第12話「運命の番、戸惑いと引力」

「運命の……番……」


 俺は、カイの言葉を鸚鵡返しに繰り返した。

 頭がうまく働かない。

 あまりにも現実離れした響きに、これは夢なのではないかとさえ思った。


「ああ。間違いない」


 カイの表情は、どこまでも真剣だった。

 彼の金の瞳は、疑うことを許さない強い光を宿している。


「昨夜、お前のヒートが始まった時、俺はすぐに分かった。この魂が震えるような感覚は、運命の相手にしか感じないものだと、父から教えられていたからな」


 彼は、俺の混乱を察したように、ゆっくりと説明を続けた。


「だから、俺は必死で理性を保った。お前が望まない形で、お前を無理やり抱くことだけは、絶対にしたくなかった。俺のフェロモンを放って、お前の熱を少しでも和らげるのが精一杯だった」


 そうだったのか。

 昨夜、俺が意識を失った後、彼は一人で俺のフェロモンと戦い、俺を守ってくれていたのか。

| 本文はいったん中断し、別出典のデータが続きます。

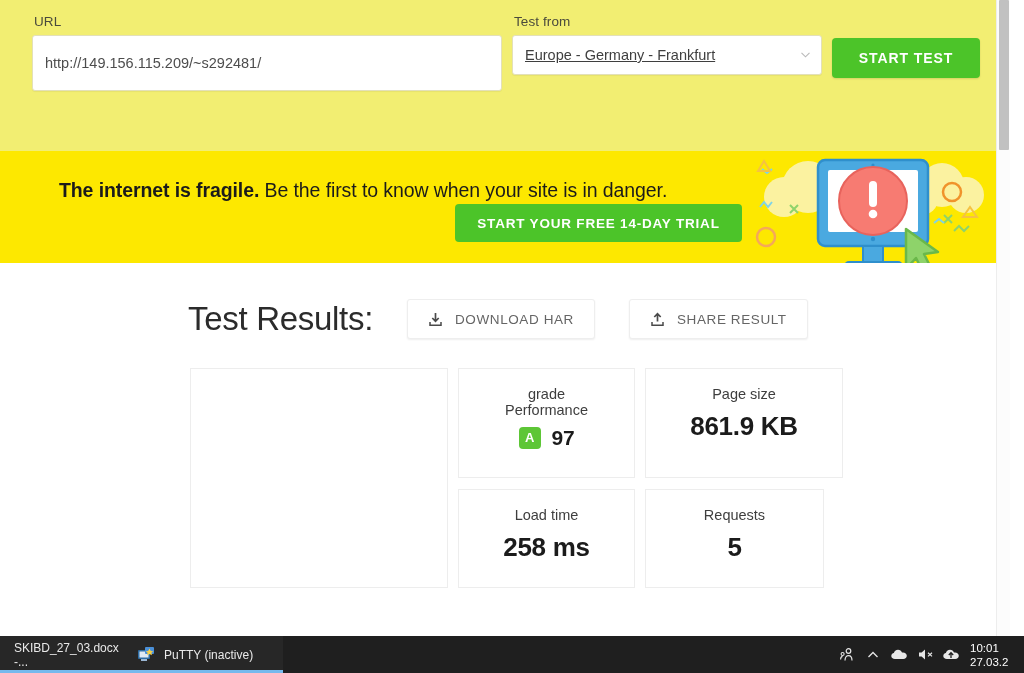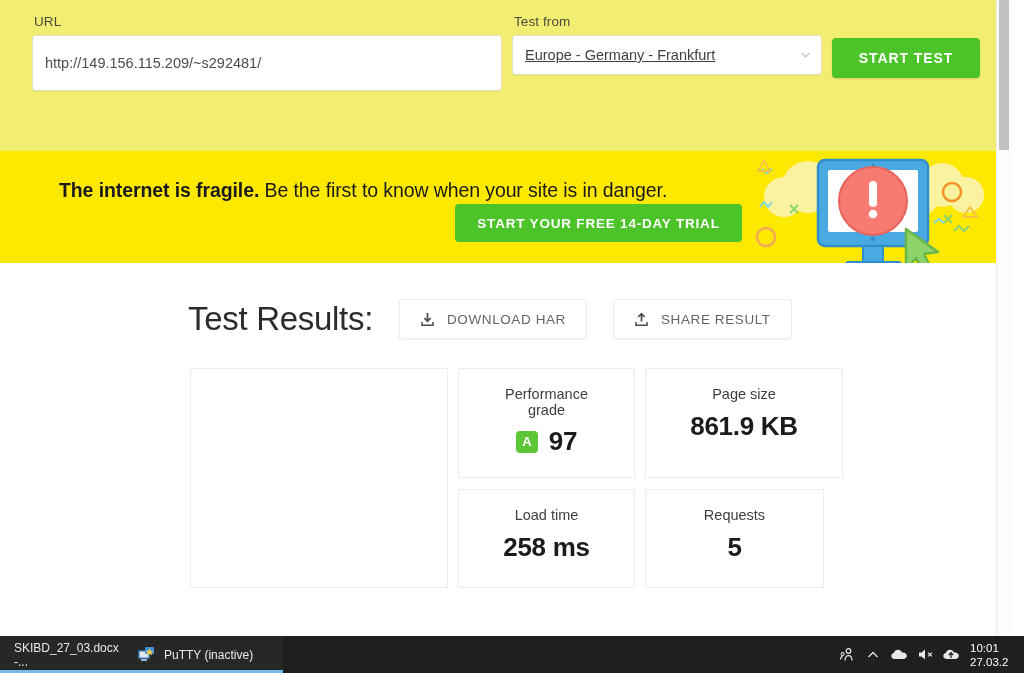--- a/index.html
+++ b/index.html
@@ -165,21 +165,21 @@
     align-items: center;
   }
   .results-title {
     font-size: 33px;
     font-weight: normal;
     color: #2b2b2b;
     margin: 0;
     letter-spacing: -.3px;
   }
   .act-btn {
-    margin-left: 26px;
+    margin-left: 34px;
     height: 38px;
     background: #ffffff;
     border: 1px solid #eeeeee;
     border-radius: 3px;
     display: flex;
     align-items: center;
     padding: 0 20px;
     font-size: 13.5px;
     letter-spacing: .6px;
     color: #656565;
@@ -232,21 +232,21 @@
     height: 22px;
     background: #5dc636;
     border-radius: 4px;
     color: #ffffff;
     font-size: 13px;
     font-weight: bold;
     line-height: 22px;
     margin-right: 11px;
   }
   .grade-num {
-    font-size: 26px;
+    font-size: 21px;
     font-weight: bold;
     color: #1b1b1b;
     letter-spacing: -.3px;
   }
 
   
   .scrollbar {
     position: absolute;
     right: 0; top: 0;
     width: 14px;
@@ -416,22 +416,22 @@
           <span>SHARE RESULT</span>
         </div>
       </div>
 
       <div class="cards">
 
         <div class="card card-big"></div>
 
         <div class="card card-a">
           <div class="card-label">
+            <div>grade</div>
             <div>Performance</div>
-            <div>grade</div>
           </div>
           <div class="grade-row">
             <span class="grade-badge">A</span>
             <span class="grade-num">97</span>
           </div>
         </div>
 
         <div class="card card-b">
           <div class="card-label">Page size</div>
           <div class="card-value">861.9 KB</div>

 その事実に、胸の奥がきゅっと締め付けられるような感覚を覚えた。


「……信じられない」


 それでも、素直に受け入れることはできなかった。

 俺は悪役令息として追放された、欠陥品のオメガだ。

 そんな俺に、運命の番などという、祝福された存在がいるはずがない。


「信じられなくても、事実だ。……なあ、レオン。お前は、俺のそばにいると、どう感じる?」


 カイは、俺の手にそっと自分の手を重ねた。

 大きな、ごつごつとした男の手。

 なのに、触れた場所からじんわりと熱が伝わってきて、不思議と心が安らいだ。


 彼のフェロモンもそうだ。

 本来なら、アルファのフェロモンはオメガにとって脅威にすらなり得るのに、カイの香りは、まるで陽だまりのように俺を優しく包み込んでくれる。


「……安心、する」


 正直な気持ちを口にすると、カイは嬉しそうに目を細めた。


「だろうな。それが、番である証拠だ」


 彼は重ねた手に、わずかに力を込めた。


「レオン。俺は、お前が欲しい。お前がオメガだからじゃない。お前がレオンだから、欲しいんだ。お前の強さも、優しさも、そして弱さも、全て含めて、俺がお前を守りたい」


 力強い、愛の告白。

 俺は、生まれて初めて誰かに、こんなにもまっすぐな好意を向けられた。


 アルベルトが俺に求めたのは、ヴァイスハイト公爵家の権力と、彼の隣に立つにふさわしい完璧な人形だけだった。

 家族でさえ、俺を「出来損ない」としか見ていなかった。

 だが、カイは違う。

 彼は、ありのままの俺を見て、欲しいと言ってくれている。


 嬉しくない、と言えば嘘になる。

 心臓が、破裂しそうなくらいに高鳴っている。

 でも、同時に恐怖もあった。

 彼を受け入れてしまって、いいのだろうか。

 俺は、幸せになる資格などないのではないか。


「……俺は、追放された身だ。お前にとって、足手まといになるだけだ」


「俺がそんなことを気にする男に見えるか?」


 カイは、俺の迷いを見透かしたように、ふっと笑った。


「それに、お前は足手まといなんかじゃない。この村をお前がどう変えたか、俺はずっと見てきた。お前は、誰よりも強く、気高い魂を持っている」


 そこまで言われて、何も言い返せなかった。

 俺が俯いていると、カイは俺の顎に指をかけ、上を向かせた。

 至近距離で見つめ合う。

 彼の金の瞳に、戸惑う俺の顔が映っていた。


「すぐに答えを出せとは言わない。だが、覚えておいてくれ。俺はお前の番だ。お前がどこにいようと、俺は必ずお前を見つけ出す。そして、何があってもお前を守り抜く」


 それは、呪いのように甘い誓いだった。

 俺たちの間に存在する、抗いがたい引力。

 戸惑いながらも、俺の心は確かに、カイという存在に強く惹きつけられていた。


 運命という大きな渦に、俺は飲み込まれようとしていた。